Reporter: Mona Tobing | Editor: Barratut Taqiyyah Rafie
JAKARTA. Kementerian Lingkungan Hidup dan Kehutanan (KLHK) mempertimbangkan membuka kembali keran ekspor kayu log (bulat) untuk jenis dan ukuran tertentu. Alasannya, harga kayu di dalam negeri dianggap tidak bersaing. Namun rencana tersebut dikhawatirkan dapat mematikan industri pengolahan kayu lokal.
Anggota DPR Komisi IV Rofi Munawar mengatakan, ekspor kayu bulat bertentangan dengan komitmen penguatan industri olahan kayu lokal dan perbaikan tata kelola hutan.
"Seharusnya Kemenhut bersinergi dengan kementerian perindustrian untuk menguatkan industri kayu olahan lokal. Kemudian mendorong keunggulan komparatif dengan negara lain berbasis bahan baku lokal dan kreativitas tinggi," kata Rofi pada Senin (16/2).
Seperti diberitakan sebelumnya, KLHK menilai harga kayu bulat di dalam negeri tidak kompetitif. Harga kayu bulat atau log di dalam negeri sekitar Rp 2,3 juta per meter kubik. Sementara, harga kayu bulat ketika diekspor mencapai US$ 700 – US$ 800 per meter kubik atau sekitar Rp 8,75 juta – Rp 10 juta per meter kubik dengan asumsi kurs rupiah Rp 12.500/US$.
Dampaknya nanti ekspor kayu log hanya akan menumbuhkan usaha produsen kayu mentah, plus membuat deforestasi semakin besar dan mematikan usaha kayu lokal. Ada baiknya pemerintah lebih serius mengembangkan usaha kehutanan berbasis industri kreatif dan inovasi teknologi dibandingkan secara singkat menjual langsung kayu log.

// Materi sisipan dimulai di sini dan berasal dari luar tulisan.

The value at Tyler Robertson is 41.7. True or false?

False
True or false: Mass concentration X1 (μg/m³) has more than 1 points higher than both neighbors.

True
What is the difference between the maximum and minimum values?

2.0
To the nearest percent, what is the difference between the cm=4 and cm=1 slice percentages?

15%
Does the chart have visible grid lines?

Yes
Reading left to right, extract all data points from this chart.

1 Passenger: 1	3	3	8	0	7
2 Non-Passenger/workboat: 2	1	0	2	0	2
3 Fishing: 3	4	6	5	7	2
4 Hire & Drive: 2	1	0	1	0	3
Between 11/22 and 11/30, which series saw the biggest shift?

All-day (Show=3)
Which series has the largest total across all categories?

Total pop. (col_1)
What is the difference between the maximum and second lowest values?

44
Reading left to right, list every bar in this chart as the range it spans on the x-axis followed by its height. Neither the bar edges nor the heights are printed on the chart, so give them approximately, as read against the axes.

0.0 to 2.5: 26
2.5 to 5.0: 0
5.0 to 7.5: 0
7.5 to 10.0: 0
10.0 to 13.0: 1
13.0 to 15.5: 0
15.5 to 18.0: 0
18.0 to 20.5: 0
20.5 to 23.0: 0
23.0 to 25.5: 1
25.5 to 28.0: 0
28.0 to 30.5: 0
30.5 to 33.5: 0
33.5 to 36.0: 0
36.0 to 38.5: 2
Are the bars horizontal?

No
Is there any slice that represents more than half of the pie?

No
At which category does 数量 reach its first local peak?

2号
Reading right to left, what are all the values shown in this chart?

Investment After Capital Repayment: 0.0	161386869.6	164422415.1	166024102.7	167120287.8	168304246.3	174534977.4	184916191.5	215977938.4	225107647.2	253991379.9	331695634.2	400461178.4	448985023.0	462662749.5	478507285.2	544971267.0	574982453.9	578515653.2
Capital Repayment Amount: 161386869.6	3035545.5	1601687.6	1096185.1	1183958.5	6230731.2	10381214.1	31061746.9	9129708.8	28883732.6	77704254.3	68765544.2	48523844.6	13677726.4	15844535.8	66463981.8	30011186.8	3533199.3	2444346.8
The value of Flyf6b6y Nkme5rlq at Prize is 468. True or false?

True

Rofi juga menambahkan, ekspor kayu log juga membuat potensi berkurangnya tenaga kerja yang mampu terserap pada sektor tersebut. Karena efek dari industri yang tidak akan berjalan dengan baik. "Multi player effect yang sudah terjadi saat ini, dipastikan akan berkurang bagi perekonomian lokal," tambahnya.